As the after-effects of Sept. 11 began to fade into the past, the war in Afghanistan for many was becoming a remote event. That remote event came home this week as seven U.S. soldiers, including one whose father lives in Mount Vernon, died in battle.
PFC Matthew A. Commons was with the 75th Ranger Battalion based at Hunter Army Airfield in Georgia. He was killed in action as he and five others tried to rescue a soldier killed in another helicopter during battle in Afghanistan this week. Commons had joined the army last July — he had signed up for four years.
Commons had recently turned 21 — his mother, Patricia Marek, sent him a box with hats and banners so he could celebrate with his army buddies. Marek had just moved to this area 10 days before her son’s death. It would be the first time in years that he and his brother, Aaron, would be near their father, Greg Commons, who teaches seventh-grade history at Carl Sandburg Middle School.
Greg lives with his wife, Linda Chapman, in Wellington. He and Marek originally lived in Indiana, where Matthew and his younger brother, Aaron, were born.

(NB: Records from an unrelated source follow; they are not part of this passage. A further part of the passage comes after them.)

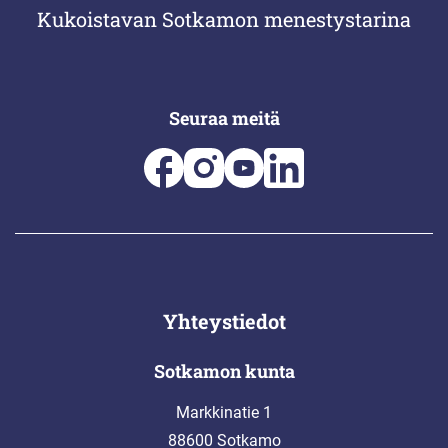
Kukoistavan Sotkamon menestystarina
Seuraa meitä
Yhteystiedot
Sotkamon kunta
Markkinatie 1
88600 Sotkamo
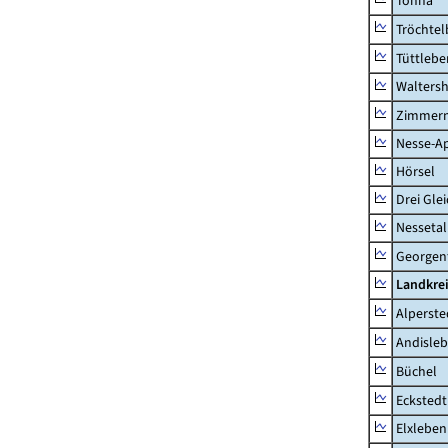
Tonna
Tröchtel
Tüttlebe
Waltersh
Zimmern
Nesse-Ap
Hörsel
Drei Gle
Nessetal
Georgen
Landkre
Alperste
Andisle
Büchel
Eckstedt
Elxleben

They divorced after 10 years and Marek moved to Colorado, where Matthew attended elementary school. From there Marek moved to Boulder City, Nevada, with Matthew and Aaron, where Matthew attended high school.
Matthew attended the University of Nevada at Reno for a year and then dropped out to become a Ranger. He had been talking recently about using the G.I. Bill to finish his college education when he finished his four years in the Army.
Greg Commons said that although it was hard to be apart from his sons, it made him be a better father. “Although I didn’t see them on a daily basis, I had them for weeks at a time and had to be a full-time father then. I matured to be the father that I am.”
While the boys were young, Greg was a single father — he married Linda Chapman, an administrative law judge with the Department of Labor, in 1990. Greg and Linda have two sons, Thomas attends Waynewood Elementary School and Patrick is at Stratford Landing Elementary School. Matthew’s younger brother, Aaron, is a freshman at the University of Northern Colorado and flew home on Tuesday to be with the rest of the family in Mount Vernon.
With an expanded family, Greg still made sure that his son’s visits were very special. The younger boys enjoyed it when their older brothers visited, but one of the things that Greg said that the three of them enjoyed was going to the late night movies. After the younger boys went to bed, they would sneak out to see a show.
Military battle is not new to the Commons family. Greg’s father fought in World War II and Greg was an Embassy Guard with the Marines during the Vietnam War.
Greg said that when an army representative knocked on his door Monday night at 11:30 p.m., he hoped that they were there to tell him that his son was critically wounded. That was not so, they were there to report that he was mortally wounded. Greg and Linda are members of Good Shepherd Catholic Church, and Greg said, “Ann and Gary Smith used to sit in front of us every week. When Gary died, I felt such a loss for them, but now I really know what she’s going through.”
Greg spoke to his son the Tuesday before he was killed. He didn’t know exactly where he was, but told him that he loved him.
“I’m proud of my son and proud of what he did for his country,” said Greg.
Services will be held Monday morning, March 11, at 10:30 at Good Shepherd Catholic Church, 8710 Mt. Vernon Hwy. Internment will follow that same day at Arlington Cemetery at 1 p.m.